I have had the pleasure of singing and playing at a number of weddings since my own wedding day nearly eleven years ago. Today's celebration was no different: sweet, joyous; the happy throngs of well-wishers; the bridal couple looking so incredibly happy they just might lift off for the moon at any moment. Here were two people ridiculously in love with each other who took the next big step of Making It Official.
Every wedding reminds me in some small way of my own.
Sweetie and I did not have a lot of money, but we had (and have) a lot of loving friends and family who helped us make the day wonderful and complete, with an overflowing potluck sweets table; delicious, homemade-from-scratch wedding cakes (in five different flavors!); Sweetie's klezmer band playing live music while two friends led us all in Israeli folk dancing on the grass; young children playing freeze tag between two large trees; and above it all the sweet sound of laughter as our guests greeted us and each other in pure joy. We had so much fun at our wedding that we wanted to stay until the very end -- which of course, we weren't supposed to do. My sister had to remind us that our guests couldn't leave until we did, and she gently steered us out the gate towards our packed bags and our romantic weekend.
Mostly I am reminded of our wedding when I play for another Jewish wedding, and remember the circling before the chuppah (wedding canopy). In an egalitarian wedding, each beloved in the bridal couple circles the other three times, for a total of six; and then the pair circle around each other a seventh and final time before stepping under the canopy to begin the ceremony. It is a quiet and moving thing to witness. Today I accompanied this ritual with Ellen and Peter Allards' simple, beautiful song:
All around, everywhere
All around, everywhere
Holy, holiness
In my heart, in your soul
In my heart, in your soul
Holy, Holiness
Out of the corner of my eye, as I sang, I watched the circling. While I remained firmly in the present and rooted in the task at hand, I simultaneously remembered Sweetie and I circling each other in a beautiful, green garden -- and smiled.

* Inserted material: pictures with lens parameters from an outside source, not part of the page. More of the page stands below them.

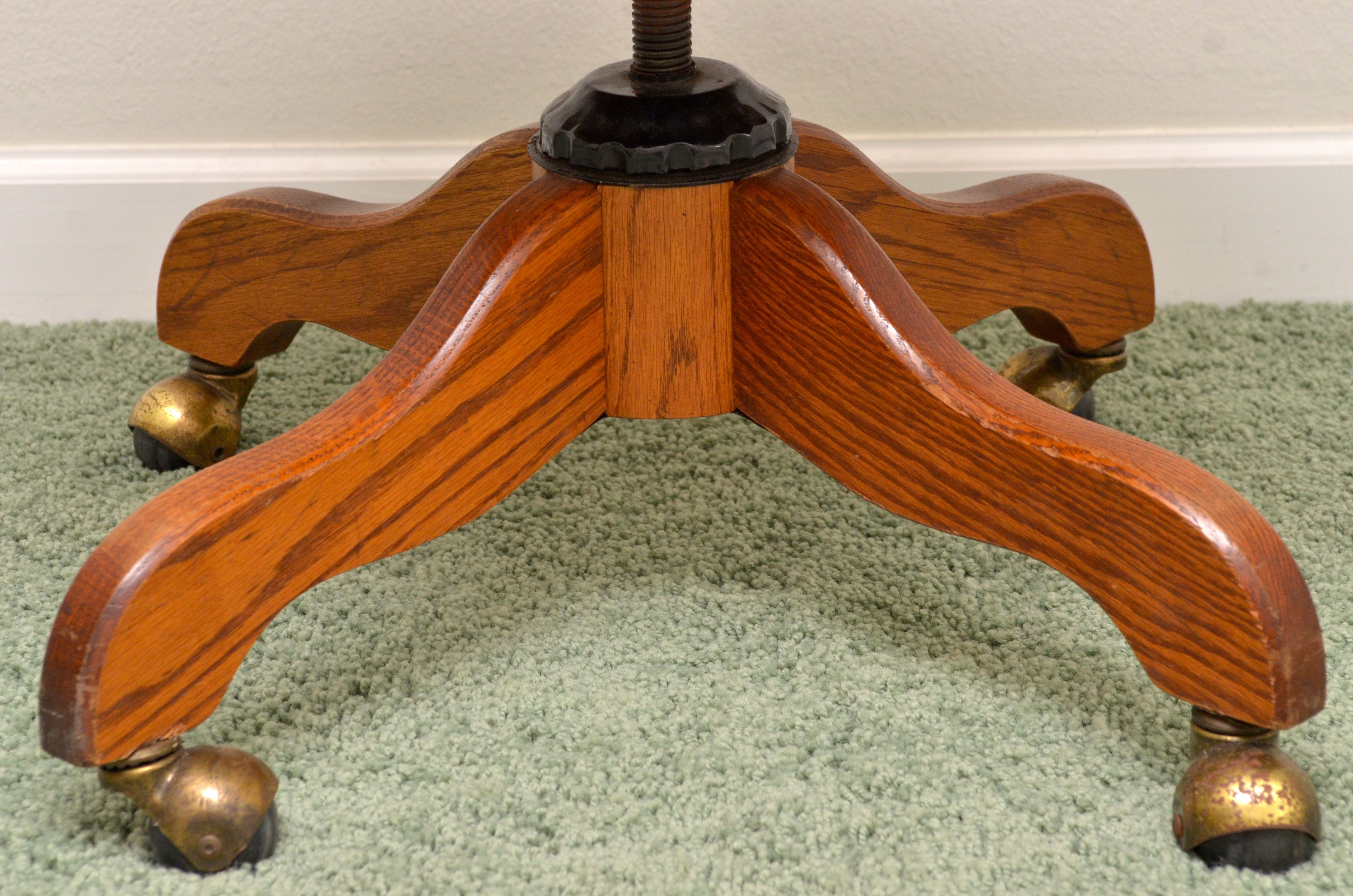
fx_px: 3713
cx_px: 676
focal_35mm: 99
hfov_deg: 20.7
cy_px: 448
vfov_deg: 13.8
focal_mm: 66
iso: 800
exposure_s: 1/60
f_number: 7.1
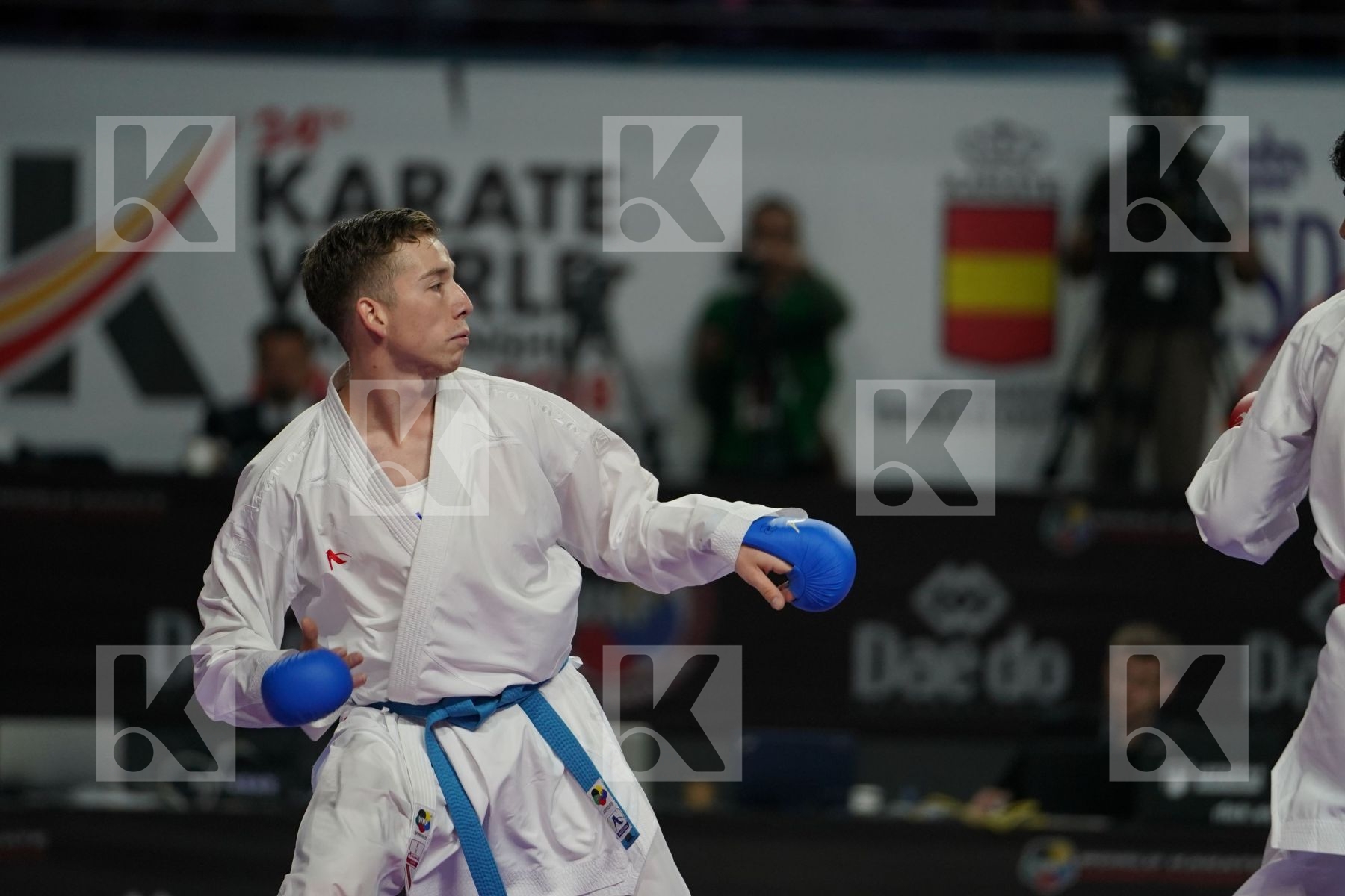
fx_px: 11207
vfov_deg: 4.6
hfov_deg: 6.9
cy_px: 448
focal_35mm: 300
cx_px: 672
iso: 1000
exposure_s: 1/1000
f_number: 2.8
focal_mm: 200
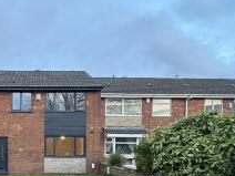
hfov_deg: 56.7
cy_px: 143
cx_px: 34
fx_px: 190
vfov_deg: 46.8
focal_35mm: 28
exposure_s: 1/82
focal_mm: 2.22
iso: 320
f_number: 2.2
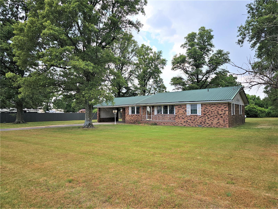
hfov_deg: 73.9
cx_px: 139
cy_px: 104
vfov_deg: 58.9
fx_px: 185
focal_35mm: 23
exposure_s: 1/457
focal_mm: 6.3
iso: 10
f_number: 1.7
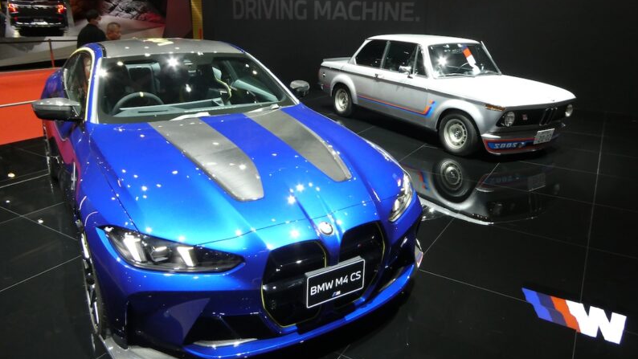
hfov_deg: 69.8
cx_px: 316
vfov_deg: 42.8
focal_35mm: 27
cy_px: 152
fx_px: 457
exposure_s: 1/60
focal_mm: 4.3
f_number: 3.3
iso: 400
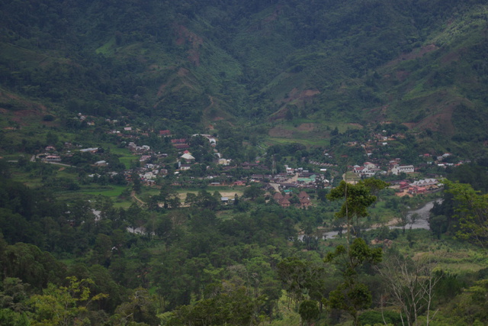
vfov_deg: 16.6
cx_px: 244
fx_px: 1119
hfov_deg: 24.6
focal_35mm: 82
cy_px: 163
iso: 100
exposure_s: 1/125
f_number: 5.6
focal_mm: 55
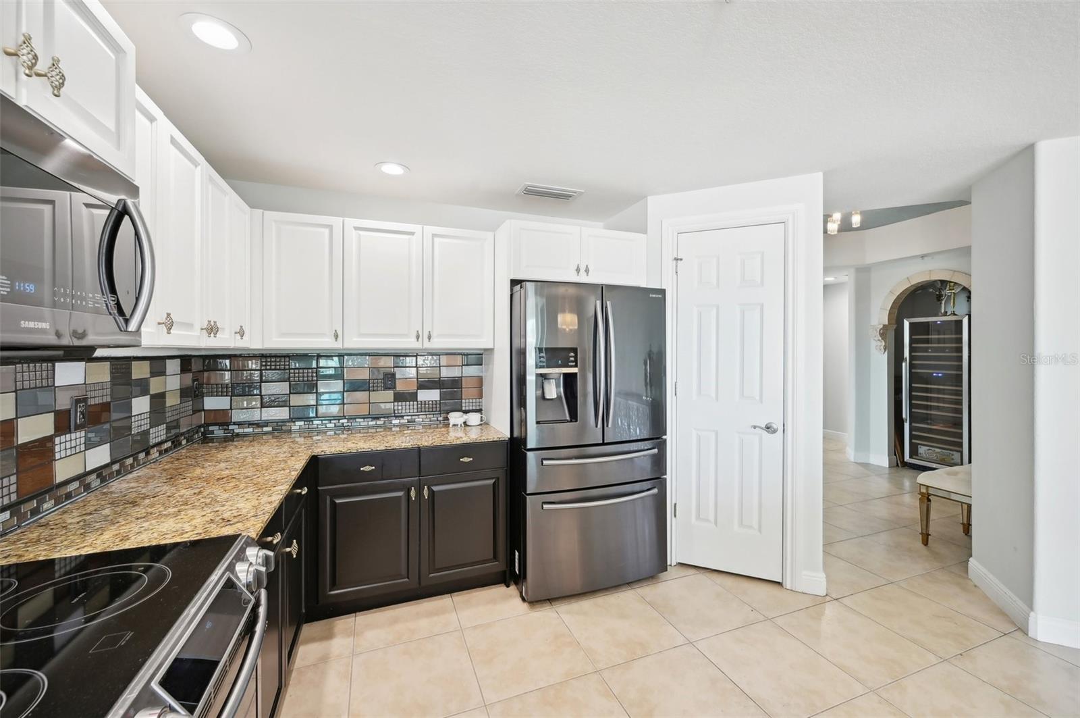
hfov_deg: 104.3
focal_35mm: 14
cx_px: 540
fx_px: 420
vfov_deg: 81.1
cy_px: 359
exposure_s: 1/20
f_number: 8
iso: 400
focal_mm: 14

Every wedding is a radical act of committing oneself -- and each other -- to the obligation of working on a marriage together: to be in it for the long haul, till death do us part, no matter what may happen. I love doing music at weddings because every couple who commits to each other this way is committing the most radical act of love and trust I can think of, that of committing to something bigger than just oneself. When a couple takes this step in the presence of a loving community, that community is on the hook to uphold and support the newly married couple as they begin their shared journey. Every successful marriage strengthens all of us. We are all in it for the long haul.
Mazal tov to L and T as they begin their shared journey, and thank you for inviting me to be a helpful part of this beautiful day.